Start of SOURCE TEXT

JCPR celebrated its 20th anniversary in 2007, together with a fee income turnover of £6m plus, profit of just under half a million and a staff of 72. And let’s not forget major clients such as Mars, Shell and Motorola. Not bad for someone who admits that PR was something she fell into by mistake rather than design.
‘None of this was particularly strategic or decisive which probably doesn’t sound very impressive but it was something that grew on me’, she says.
Jackie’s father, himself an entrepreneur, was a huge influence and suggested that PR was the right fit for his daughter, who says she was never academically strong. The seeds of JCPR grew from a career mistake which also reinforced her opinion that ‘although money was important to me it wasn’t the be-all and end-all of what I was doing.’ Realising six weeks into a new job for a ‘dreadful PR agency which massaged the client rather than delivered’, she happened upon news of an innovative partnership between Greenpeace and edgy 1980’s advertising agency, Yellowhammer.
Intrigued by the pairing, she impulsively called the environmental group, and ended up working there for £45 a week.
I did decide that it wasn’t PR that I hated but the way PR had been done. I
started to love the job again being at Greenpeace; I launched the Anti-Fur
Trade campaign which was a seminal campaign of its time and realised that this was still magic. I loved the potential that was achievable with reaching consumers and portraying messaging partly through media, and got a tremendous buzz out of it.
Calls from clients from her former agency led to further freelance projects.
Jackie Cooper PR was a natural progression ‘born out of discovering that
I liked to do the job and didn’t really want to get back into the situation
where my freedom was curtailed. And freedom of choice has been of huge
importance to me ever since.’
Jackie had literally been working off her dining room table before renting an office in Bond Street from PR legend Max Clifford (a turn of events which she laughingly refers to as ‘very bizarre.’) The business was growing and she was making money.
A copy job for a magazine required an interview with an expert on bridal wear, and portentously she was advised to meet with Robert Phillips, whose route to his own circumstances was as bizarre as her own.

End of SOURCE TEXT

→ SHORT TASK 1: From the profile of JCPR, copy word for word the passage from "Calls from clients" up to and including "was making money.".
→ SHORT TASK 2: Quote the lines of the rows from the line with "Rendered at 1654 by 1241 pixels." up to and including the line with "picture [1130, 201, 1139, 215]".

Start of RECORDS FOR THE TASK

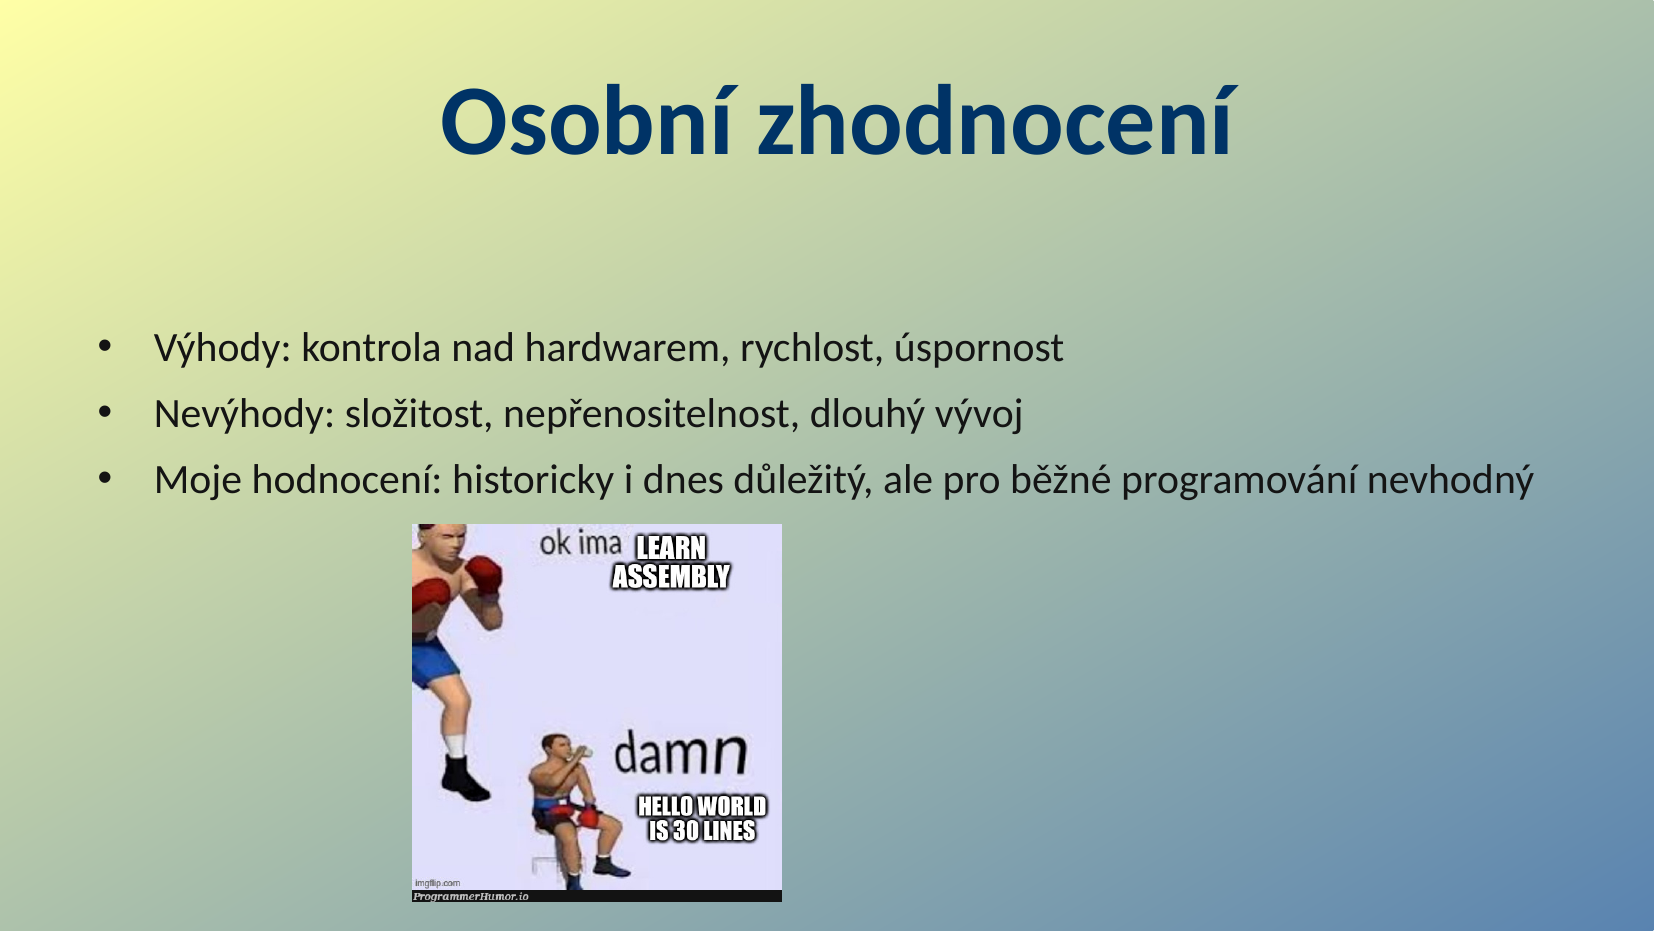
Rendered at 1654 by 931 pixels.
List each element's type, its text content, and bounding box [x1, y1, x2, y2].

title Osobní zhodnocení [82, 37, 1571, 193]
picture [412, 524, 782, 902]
list Výhody: kontrola nad hardwarem, rychlost, úspornost Nevýhody: složitost, nepřenositelnost, dlouhý vývoj Moje hodnocení: historicky i dnes důležitý, ale pro běžné programování nevhodný [82, 217, 1571, 831]
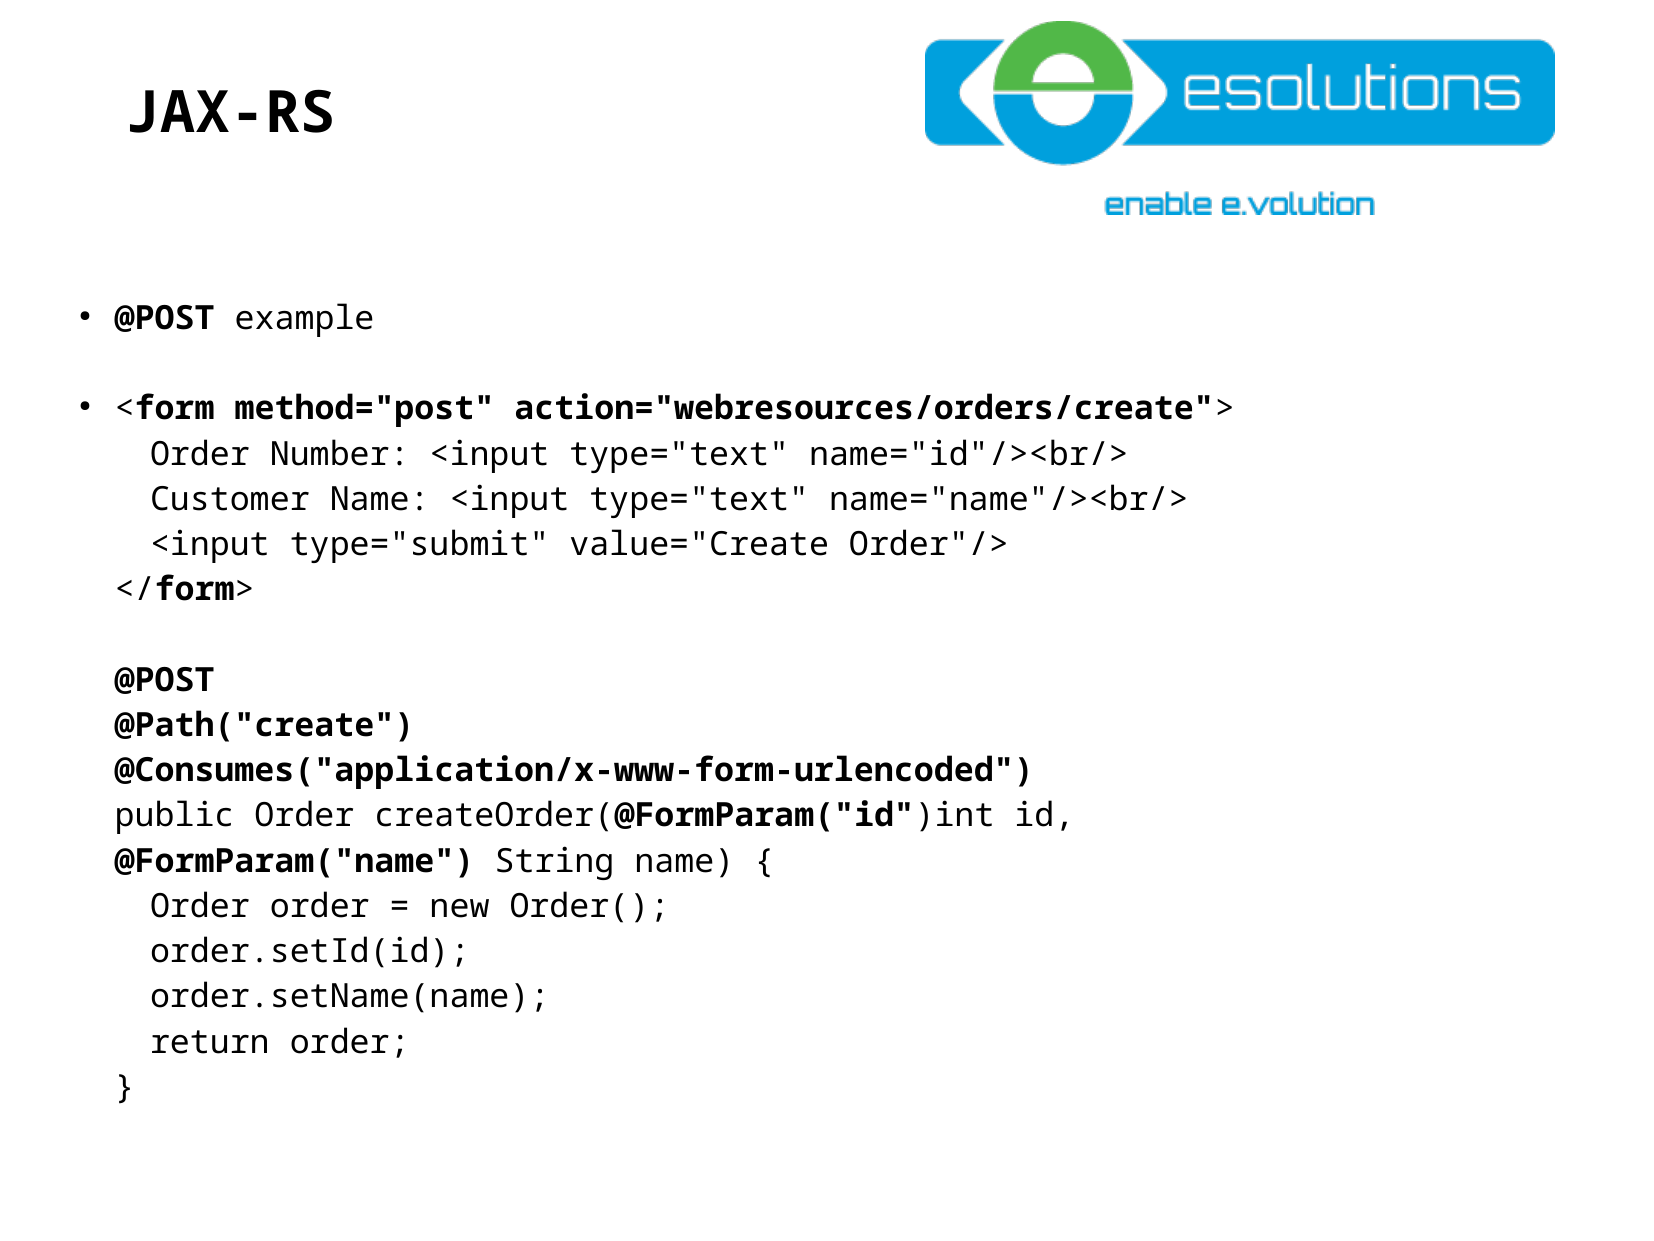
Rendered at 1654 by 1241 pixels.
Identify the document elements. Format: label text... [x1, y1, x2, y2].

picture [1403, 75, 1438, 110]
picture [1197, 201, 1208, 205]
picture [1444, 75, 1479, 110]
picture [1226, 75, 1261, 110]
picture [1340, 201, 1351, 211]
picture [1226, 201, 1236, 205]
picture [1390, 75, 1396, 110]
picture [1130, 201, 1139, 215]
subtitle @POST example <form method="post" action="webresources/orders/create"> Order Number: <input type="text" name="id"/><br/> Customer Name: <input type="text" name="name"/><br/> <input type="submit" value="Create Order"/> </form> @POST @Path("create") @Consumes("application/x-www-form-urlencoded") public Order createOrder(@FormParam("id")int id, @FormParam("name") String name) { Order order = new Order(); order.setId(id); order.setName(name); return order; } [79, 239, 1561, 1163]
picture [1485, 75, 1521, 110]
picture [1185, 75, 1220, 110]
picture [1267, 75, 1302, 110]
picture [1169, 201, 1179, 211]
text_box JAX-RS [75, 63, 916, 217]
picture [1110, 201, 1120, 205]
picture [925, 21, 1555, 215]
picture [1366, 64, 1385, 110]
picture [1307, 64, 1319, 110]
picture [1360, 201, 1370, 215]
picture [1325, 75, 1361, 110]
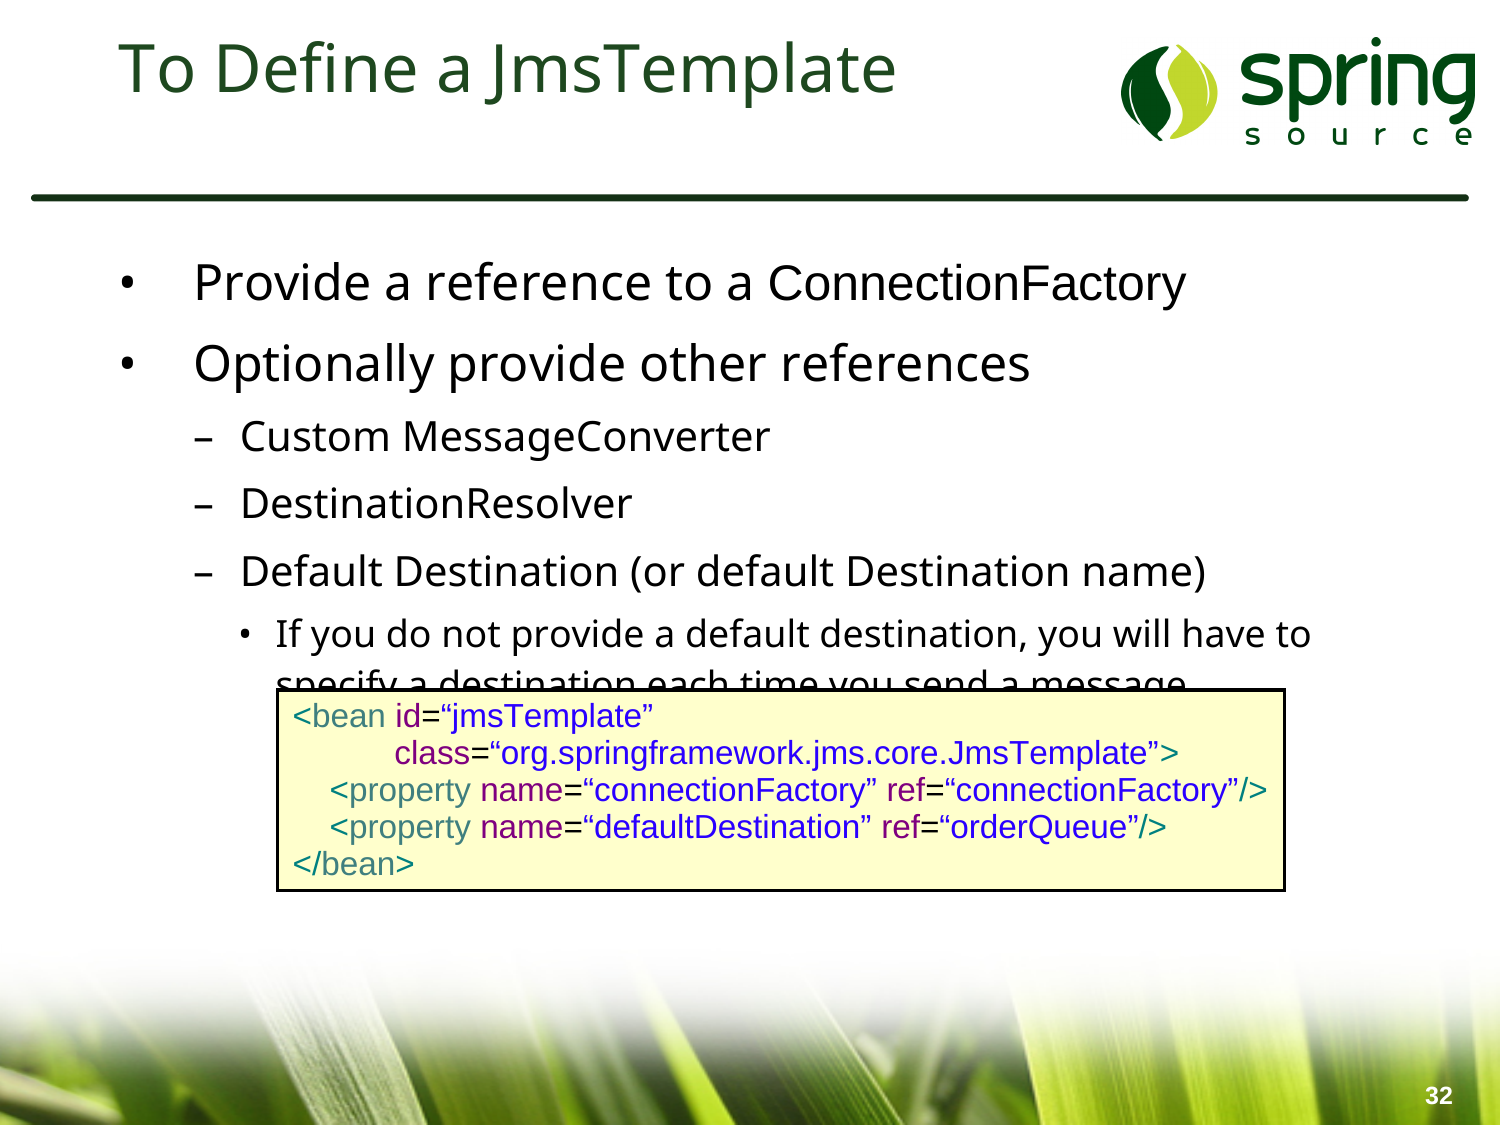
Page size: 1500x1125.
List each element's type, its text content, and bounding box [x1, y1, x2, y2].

End of RECORDS FOR THE TASK

→ EXERCISE OUTPUT 1:
Calls from clients from her former agency led to further freelance projects.
Jackie Cooper PR was a natural progression ‘born out of discovering that
I liked to do the job and didn’t really want to get back into the situation
where my freedom was curtailed. And freedom of choice has been of huge
importance to me ever since.’
Jackie had literally been working off her dining room table before renting an office in Bond Street from PR legend Max Clifford (a turn of events which she laughingly refers to as ‘very bizarre.’) The business was growing and she was making money.

→ EXERCISE OUTPUT 2:
Rendered at 1654 by 1241 pixels.
Identify the document elements. Format: label text... [x1, y1, x2, y2].

picture [1403, 75, 1438, 110]
picture [1197, 201, 1208, 205]
picture [1444, 75, 1479, 110]
picture [1226, 75, 1261, 110]
picture [1340, 201, 1351, 211]
picture [1226, 201, 1236, 205]
picture [1390, 75, 1396, 110]
picture [1130, 201, 1139, 215]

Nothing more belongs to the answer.